Parker believes that too many developments, especially throughout Brooklyn, feature repetitive design motifs, and that this approach “does not drive urgency amongst buyers” as much as creating something truly unique.

“[A building should offer] the only opportunity to get something that’s right here — it’s not also down the street,” said Parker. 

According to the development’s website, the 105 luxury condos at Bergen Brooklyn were “composed with handmade geometric modules,” which, when combined with the project’s abundant green space, imbue it with a grounded, natural presence, making it a domestic refuge in the midst of overwhelming urbanity.
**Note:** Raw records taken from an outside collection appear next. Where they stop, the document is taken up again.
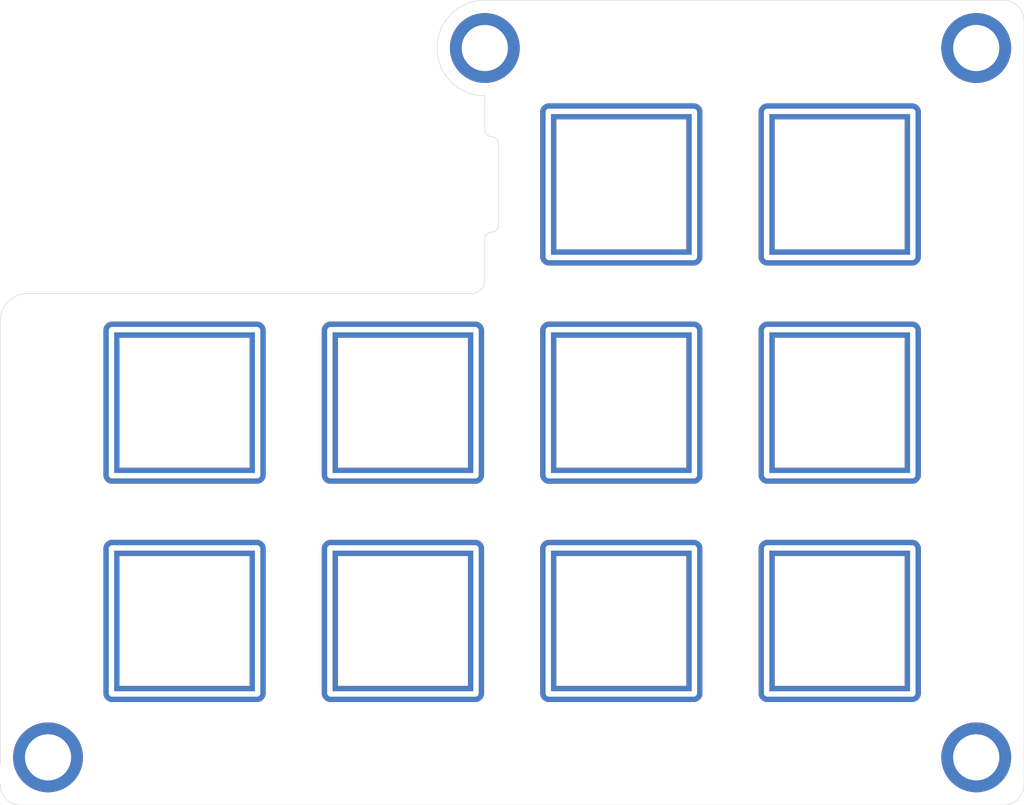
<source format=kicad_pcb>
(kicad_pcb (version 20221018) (generator pcbnew)

  (general
    (thickness 1.6)
  )

  (paper "A4")
  (layers
    (0 "F.Cu" signal)
    (31 "B.Cu" signal)
    (32 "B.Adhes" user "B.Adhesive")
    (33 "F.Adhes" user "F.Adhesive")
    (34 "B.Paste" user)
    (35 "F.Paste" user)
    (36 "B.SilkS" user "B.Silkscreen")
    (37 "F.SilkS" user "F.Silkscreen")
    (38 "B.Mask" user)
    (39 "F.Mask" user)
    (40 "Dwgs.User" user "User.Drawings")
    (41 "Cmts.User" user "User.Comments")
    (42 "Eco1.User" user "User.Eco1")
    (43 "Eco2.User" user "User.Eco2")
    (44 "Edge.Cuts" user)
    (45 "Margin" user)
    (46 "B.CrtYd" user "B.Courtyard")
    (47 "F.CrtYd" user "F.Courtyard")
    (48 "B.Fab" user)
    (49 "F.Fab" user)
    (50 "User.1" user)
    (51 "User.2" user)
    (52 "User.3" user)
    (53 "User.4" user)
    (54 "User.5" user)
    (55 "User.6" user)
    (56 "User.7" user)
    (57 "User.8" user)
    (58 "User.9" user)
  )

  (setup
    (pad_to_mask_clearance 0)
    (pcbplotparams
      (layerselection 0x00010fc_ffffffff)
      (plot_on_all_layers_selection 0x0000000_00000000)
      (disableapertmacros false)
      (usegerberextensions false)
      (usegerberattributes true)
      (usegerberadvancedattributes true)
      (creategerberjobfile true)
      (dashed_line_dash_ratio 12.000000)
      (dashed_line_gap_ratio 3.000000)
      (svgprecision 4)
      (plotframeref false)
      (viasonmask false)
      (mode 1)
      (useauxorigin false)
      (hpglpennumber 1)
      (hpglpenspeed 20)
      (hpglpendiameter 15.000000)
      (dxfpolygonmode true)
      (dxfimperialunits true)
      (dxfusepcbnewfont true)
      (psnegative false)
      (psa4output false)
      (plotreference true)
      (plotvalue true)
      (plotinvisibletext false)
      (sketchpadsonfab false)
      (subtractmaskfromsilk false)
      (outputformat 1)
      (mirror false)
      (drillshape 1)
      (scaleselection 1)
      (outputdirectory "")
    )
  )

  (net 0 "")
  (net 1 "Col2")
  (net 2 "Col3")
  (net 3 "Col0")
  (net 4 "Col1")

  (footprint "kbd:M2_HOLE" (layer "F.Cu") (at 116.84 137.16))

  (footprint "kbd:SW_Hole_TH" (layer "F.Cu") (at 129.54 124.46))

  (footprint "kbd:SW_Hole_TH" (layer "F.Cu") (at 190.5 83.82))

  (footprint "kbd:SW_Hole_TH" (layer "F.Cu") (at 190.5 124.46))

  (footprint "kbd:SW_Hole_TH" (layer "F.Cu") (at 170.18 83.82))

  (footprint "kbd:M2_HOLE" (layer "F.Cu") (at 203.2 71.12))

  (footprint "kbd:SW_Hole_TH" (layer "F.Cu") (at 190.5 104.14))

  (footprint "kbd:M2_HOLE" (layer "F.Cu") (at 157.48 71.12))

  (footprint "kbd:SW_Hole_TH" (layer "F.Cu") (at 170.18 104.14))

  (footprint "kbd:M2_HOLE" (layer "F.Cu") (at 203.2 137.16))

  (footprint "kbd:SW_Hole_TH" (layer "F.Cu") (at 129.54 104.14))

  (footprint "kbd:SW_Hole_TH" (layer "F.Cu") (at 149.86 104.14))

  (footprint "kbd:SW_Hole_TH" (layer "F.Cu") (at 170.18 124.46))

  (footprint "kbd:SW_Hole_TH" (layer "F.Cu") (at 149.86 124.46))

  (gr_arc (start 112.395 96.52) (mid 113.138949 94.723949) (end 114.935 93.98)
    (stroke (width 0.05) (type default)) (layer "Edge.Cuts") (tstamp 0a8e8af1-0b4b-4c28-ae06-bba22554cd23))
  (gr_line (start 205.74 141.605) (end 114.3 141.605)
    (stroke (width 0.05) (type default)) (layer "Edge.Cuts") (tstamp 0fb69fa2-d3e6-4415-b259-28614ee17227))
  (gr_line (start 157.48 91.44) (end 157.48 88.9)
    (stroke (width 0.05) (type default)) (layer "Edge.Cuts") (tstamp 17caaa12-66c4-4e5c-81f7-7b7e0e1b862e))
  (gr_arc (start 158.115 79.375) (mid 157.665987 79.189013) (end 157.48 78.74)
    (stroke (width 0.05) (type default)) (layer "Edge.Cuts") (tstamp 275b43fe-08e0-462a-91bd-649b70244f41))
  (gr_arc (start 157.48 75.565) (mid 153.035 71.12) (end 157.48 66.675)
    (stroke (width 0.05) (type default)) (layer "Edge.Cuts") (tstamp 293542e2-c871-43f7-8b57-95ee2a01c1ee))
  (gr_line (start 161.925 71.12) (end 161.925 71.12)
    (stroke (width 0.05) (type default)) (layer "Edge.Cuts") (tstamp 29bc2567-ef55-4826-9e1d-4b69478e9ed0))
  (gr_line (start 157.48 75.565) (end 157.48 78.74)
    (stroke (width 0.05) (type default)) (layer "Edge.Cuts") (tstamp 46955ae1-d3e9-49e7-9fd8-45362cc61bea))
  (gr_arc (start 114.3 141.605) (mid 112.952962 141.047038) (end 112.395 139.7)
    (stroke (width 0.05) (type default)) (layer "Edge.Cuts") (tstamp 514a453e-4ec8-4184-9d1a-b62258e8aa3e))
  (gr_line (start 157.48 66.675) (end 205.74 66.675)
    (stroke (width 0.05) (type default)) (layer "Edge.Cuts") (tstamp 5ae779b5-1829-4a4e-b037-29c0f8508854))
  (gr_arc (start 158.75 87.63) (mid 158.564013 88.079013) (end 158.115 88.265)
    (stroke (width 0.05) (type default)) (layer "Edge.Cuts") (tstamp 6ad40ede-8db8-425c-a05a-e1dbcfee3e41))
  (gr_line (start 157.48 91.44) (end 157.48 92.71)
    (stroke (width 0.05) (type default)) (layer "Edge.Cuts") (tstamp 7e0b023c-2b96-4a5f-8dc9-912a02ef1f52))
  (gr_arc (start 205.74 66.675) (mid 207.087038 67.232962) (end 207.645 68.58)
    (stroke (width 0.05) (type default)) (layer "Edge.Cuts") (tstamp 9986d3c3-8830-4d12-a7e6-5f47f670f3e4))
  (gr_arc (start 157.48 92.71) (mid 157.108026 93.608026) (end 156.21 93.98)
    (stroke (width 0.05) (type default)) (layer "Edge.Cuts") (tstamp 9e46dd51-ab0f-4938-9664-6f2b14e82e9b))
  (gr_line (start 114.935 93.98) (end 156.21 93.98)
    (stroke (width 0.05) (type default)) (layer "Edge.Cuts") (tstamp ac8ea3fa-1b7c-407f-a6eb-757491df4686))
  (gr_line (start 112.395 137.795) (end 112.395 96.52)
    (stroke (width 0.05) (type default)) (layer "Edge.Cuts") (tstamp bb365ba8-af87-405b-afb8-d9a96f49db89))
  (gr_arc (start 158.115 79.375) (mid 158.564013 79.560987) (end 158.75 80.01)
    (stroke (width 0.05) (type default)) (layer "Edge.Cuts") (tstamp bbf5d467-d98c-4a75-a3ff-8927b6fdf76a))
  (gr_arc (start 207.645 139.7) (mid 207.087038 141.047038) (end 205.74 141.605)
    (stroke (width 0.05) (type default)) (layer "Edge.Cuts") (tstamp ccc344ca-e0a6-4384-9db5-526486f6f2ed))
  (gr_line (start 158.75 80.01) (end 158.75 87.63)
    (stroke (width 0.05) (type default)) (layer "Edge.Cuts") (tstamp d115c41b-100a-4995-8cff-d6569ee6bd2c))
  (gr_line (start 207.645 68.58) (end 207.645 139.7)
    (stroke (width 0.05) (type default)) (layer "Edge.Cuts") (tstamp d16e9f69-94c2-425b-b25c-efd74169c834))
  (gr_arc (start 157.48 88.9) (mid 157.665987 88.450987) (end 158.115 88.265)
    (stroke (width 0.05) (type default)) (layer "Edge.Cuts") (tstamp dbccbdd7-a6ec-44bd-ba25-df2069781d4f))

)

</source>
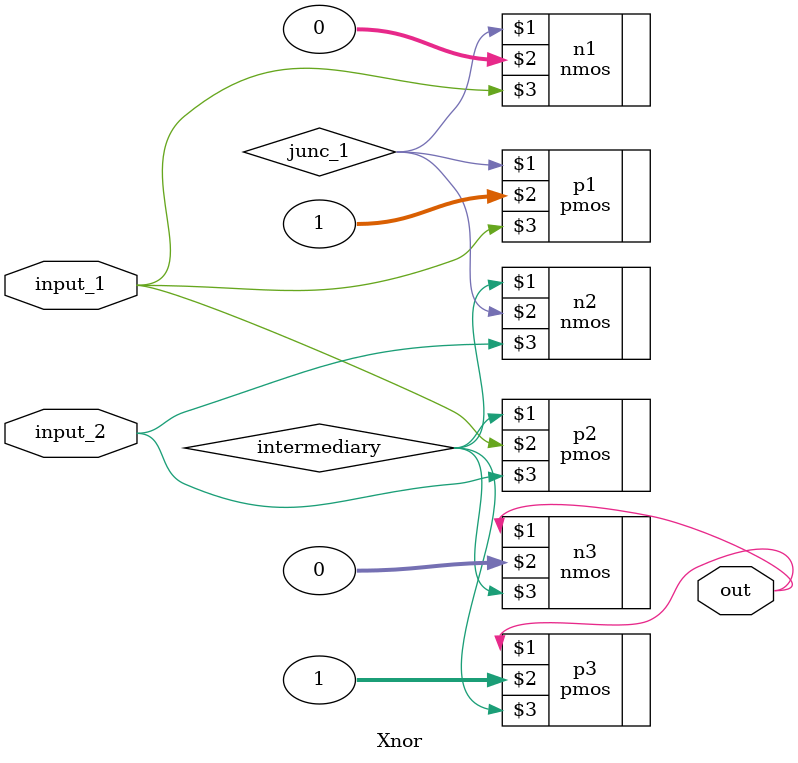
<source format=v>
module Xnor(input_1, input_2, out);
	input input_1;
	input input_2;
	output out;

	wire input_1;
	wire input_2;
	wire out;

	wire junc_1;
	wire intermediary;

	nmos n1(junc_1, 0, input_1);
	pmos p1(junc_1, 1, input_1);
	
	nmos n2(intermediary, junc_1, input_2);
	pmos p2(intermediary, input_1, input_2);
	
	nmos n3(out, 0, intermediary);
	pmos p3(out, 1, intermediary);
endmodule

</source>
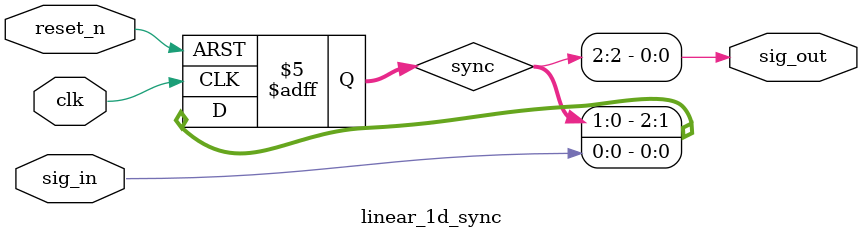
<source format=v>
module linear_1d_sync
     #(parameter ACTIVE_HIGH=1 // 1: high-input cause hihg-output
               , CYCLES=2)
(
       input  wire        reset_n
     , input  wire        clk
     , input  wire        sig_in
     , output wire        sig_out
);
   //---------------------------------------------------------------------------
   localparam INIT_VALUE=(ACTIVE_HIGH[0]==1'b1) ? 'b0 : 'b1;
   //---------------------------------------------------------------------------
   reg [CYCLES:0] sync={CYCLES+1{INIT_VALUE[0]}};
   //---------------------------------------------------------------------------
   integer idx;
   always @ (posedge clk or negedge reset_n) begin
   if (reset_n==1'b0) begin
       sync <= {CYCLES+1{INIT_VALUE[0]}};
   end else begin
       sync[0] <= sig_in;
       for (idx=1; idx<=CYCLES; idx=idx+1) begin
            sync[idx] <= sync[idx-1];
       end
   end // if
   end // always
   //---------------------------------------------------------------------------
   assign sig_out = sync[CYCLES];
   //---------------------------------------------------------------------------
endmodule
//------------------------------------------------------------------------------
// Revision History
//
// 2021.06.10: Started by Ando Ki (andoki@gmail.com)
//------------------------------------------------------------------------------

</source>
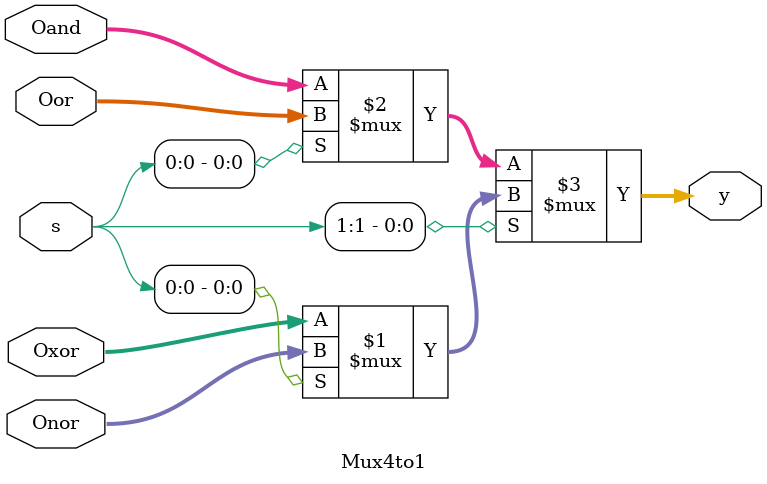
<source format=v>
`timescale 1ns / 1ps


module Mux4to1(input  [31:0] Onor, Oxor, Oor, Oand, input [1:0] s,
output [31:0] y);

assign y=s[1] ? (s[0] ? Onor : Oxor) : (s[0] ? Oor : Oand);

endmodule

</source>
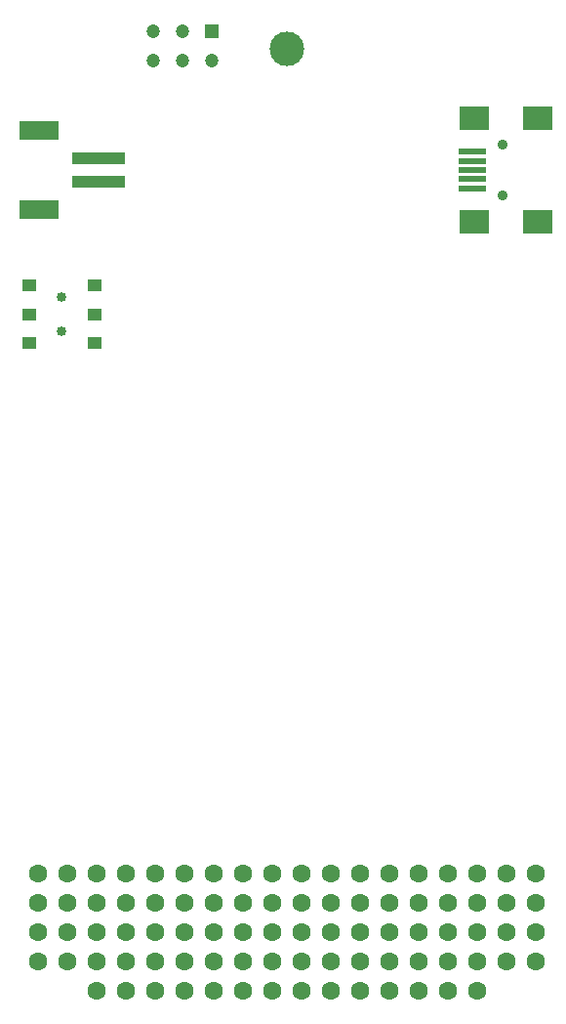
<source format=gbr>
G04 DipTrace 2.4.0.2*
%INBottomMask.gbr*%
%MOIN*%
%ADD31C,0.0472*%
%ADD32R,0.0472X0.0472*%
%ADD37C,0.0354*%
%ADD38C,0.1181*%
%ADD39C,0.0335*%
%ADD42C,0.063*%
%ADD48R,0.1024X0.0827*%
%ADD50R,0.0945X0.0236*%
%FSLAX44Y44*%
G04*
G70*
G90*
G75*
G01*
%LNBotMask*%
%LPD*%
D50*
X16201Y30157D3*
Y29843D3*
Y29528D3*
Y29213D3*
Y28898D3*
D48*
X16240Y31280D3*
Y27776D3*
X18406Y31280D3*
Y27776D3*
D37*
X17224Y30394D3*
Y28661D3*
G36*
X2520Y28937D2*
Y29331D1*
X4331D1*
Y28937D1*
X2520D1*
G37*
G36*
Y29724D2*
Y30118D1*
X4331D1*
Y29724D1*
X2520D1*
G37*
G36*
X709Y31181D2*
X2047D1*
Y30551D1*
X709D1*
Y31181D1*
G37*
G36*
Y28504D2*
X2047D1*
Y27874D1*
X709D1*
Y28504D1*
G37*
D38*
X9843Y33661D3*
D31*
X7299Y33260D3*
D32*
Y34260D3*
D31*
X6299Y33260D3*
Y34260D3*
X5299Y33260D3*
Y34260D3*
D42*
X3343Y1543D3*
X4343D3*
X5343D3*
X6343D3*
X7343D3*
X8343D3*
X9343D3*
X10343D3*
X11343D3*
X12343D3*
X13343D3*
X14343D3*
X15343D3*
X16343D3*
X18343Y2543D3*
X17343D3*
X16343D3*
X15343D3*
X14343D3*
X13343D3*
X12343D3*
X11343D3*
X10343D3*
X9343D3*
X8343D3*
X7343D3*
X6343D3*
X5343D3*
X4343D3*
X3343D3*
X2343D3*
X1343D3*
Y3543D3*
X2343D3*
X3343D3*
X4343D3*
X5343D3*
X6343D3*
X7343D3*
X8343D3*
X9343D3*
X10343D3*
X11343D3*
X12343D3*
X13343D3*
X14343D3*
X15343D3*
X16343D3*
X17343D3*
X18343D3*
Y4543D3*
X17343D3*
X16343D3*
X15343D3*
X14343D3*
X13343D3*
X12343D3*
X11343D3*
X10343D3*
X9343D3*
X8343D3*
X7343D3*
X6343D3*
X5343D3*
X4343D3*
X3343D3*
X2343D3*
X1343D3*
Y5543D3*
X2343D3*
X3343D3*
X4343D3*
X5343D3*
X6343D3*
X7343D3*
X8343D3*
X9343D3*
X10343D3*
X11343D3*
X12343D3*
X13343D3*
X14343D3*
X15343D3*
X16343D3*
X17343D3*
X18343D3*
G36*
X3504Y23819D2*
Y23425D1*
X3051D1*
Y23819D1*
X3504D1*
G37*
G36*
Y24803D2*
Y24409D1*
X3051D1*
Y24803D1*
X3504D1*
G37*
G36*
Y25787D2*
Y25394D1*
X3051D1*
Y25787D1*
X3504D1*
G37*
G36*
X1280Y23819D2*
Y23425D1*
X827D1*
Y23819D1*
X1280D1*
G37*
G36*
Y24803D2*
Y24409D1*
X827D1*
Y24803D1*
X1280D1*
G37*
G36*
Y25787D2*
Y25394D1*
X827D1*
Y25787D1*
X1280D1*
G37*
D39*
X2165Y25197D3*
Y24016D3*
M02*

</source>
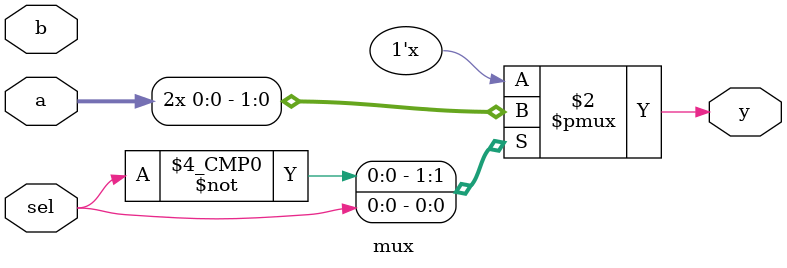
<source format=v>
module mux(y,sel,a,b);
  input sel,a,b;
  output y;

  always @ (se or a or b)
    begin
      case(sel)
        1'b0: y=a;
        1'b1: y=a;
      endcase
    end
endmodule

</source>
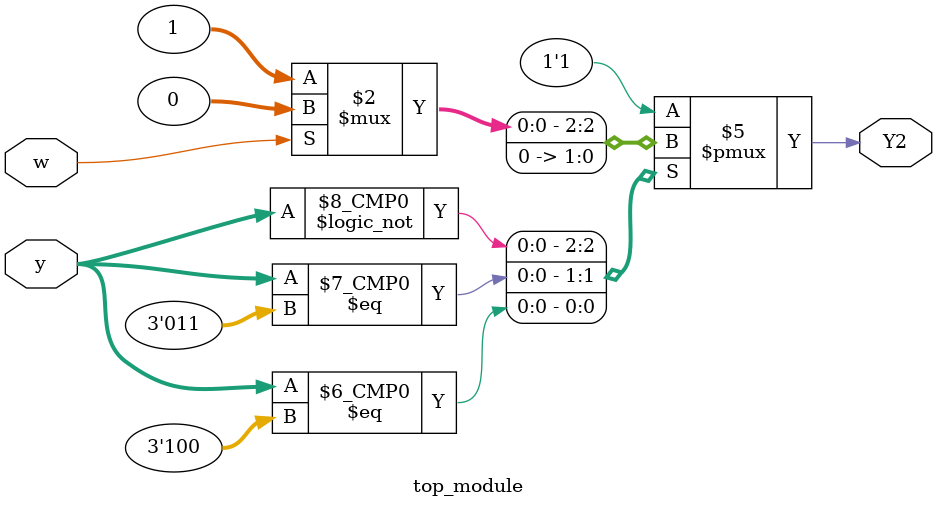
<source format=sv>
module top_module(
    input [3:1] y,
    input w,
    output reg Y2);

    always @(*) begin
        case (y)
            // Next state logic for Y2
            3'b000: Y2 = (w) ? 0 : 1;
            3'b001: Y2 = 1;
            3'b010: Y2 = 1;
            3'b011: Y2 = 0;
            3'b100: Y2 = 0;
            3'b101: Y2 = 1;
            default: Y2 = 1;
        endcase
    end

endmodule

</source>
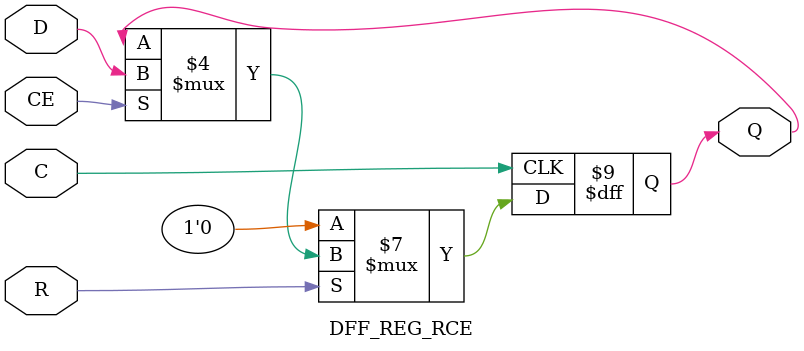
<source format=v>
/**
 * register library
 */

// signal naming convention adapted from http://www.ece.uah.edu/~milenka/cpe528-03S/lectures/HDLModels.pdf

/**
 * N-bit register
 */
module DFF_REG #(
  parameter N = 1,
  parameter INIT = {N{1'b0}}
) (
  input               C,  // clock input
  input [N-1:0]       D,  // data input
  output reg [N-1:0]  Q   // data output
);
  initial Q = INIT;
  always @(posedge C)
    Q <= D;
endmodule

/**
 * N-bit register with synchronous reset
 */
module DFF_REG_R #(
  parameter N = 1,
  parameter INIT = {N{1'b0}}
) (
  input               C,  // clock input
  input               R,  // synchronous reset input
  input [N-1:0]       D,  // data input
  output reg [N-1:0]  Q   // data output
);
  initial Q = INIT;
  always @(posedge C)
    if (!R) Q <= INIT;
    else Q <= D;
endmodule

/**
 * N-bit register with synchronous reset and clock enable
 */
module DFF_REG_RCE #(
  parameter N = 1,
  parameter INIT = {N{1'b0}}
) (
  input               C,  // clock input
  input               R,  // synchronous reset input
  input               CE, // clock enable input
  input [N-1:0]       D,  // data input
  output reg [N-1:0]  Q   // data output
);
  initial Q = INIT;
  always @(posedge C)
    if (!R) Q <= INIT;
    else if (CE) Q <= D;
endmodule

</source>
The development is over 80 percent sold, and two remaining penthouses — a four-bedroom and a five-bedroom — are selling for $5.5 million and $5.85 million, respectively.  

The project also offers fitness, yoga, boxing, steam and sauna rooms, a music room, several art spaces, a roof deck and more.

While the developers sought a tranquility that they think is unique for Brooklyn, the panelists portrayed this adventurousness as often eluding industry veterans, who can get too acclimated to the latest, most prevalent trends in architecture and design.

“Many times in new development, and resales too, some brand-new broker will bring a client who was working with two other brokers, and the more seasoned brokers had a more rigid idea of where they should take this buyer or what it should be, and the new broker makes the $25 million deal, because they’re not so constrained by what it should be,” said Lambert.

While the individual aspects of a development may be impressive, Lambert noted that a broker’s job is to make the whole seem greater than the sum of the parts, crafting a story that sums up why buyers need to live in a particular spread.  

Along these lines, Lambert made the crucial observation that luxury real estate is aspirational, and that successful brokers and developers needed to keep this in mind to get a new project off the ground.

“What makes a development project successful is if people come see it and think, ‘My life will be better if I live here,’” said Lambert. “What we all do is storytelling, and we do even more of that with new development. In terms of amenities, you have to paint a picture for people of what their life will be like living in this building.”

In this, Lambert noted that brokers need to make their presentation equal to the gravity of the potential purchase for the buyer. Moving to a new and grander home is, in a sense, redefining one’s life. From development through the sales and marketing process, those designing and selling new developments need to show the buyer how their development will make residents’ lives better.

“You’re giving them the possibility of a new and better life full of more fun,” said Lambert. “That’s really one of the defining things — where you can show people where they’re going to connect with their family and friends, and what you’re giving them that they don’t have in the apartment they live in now.”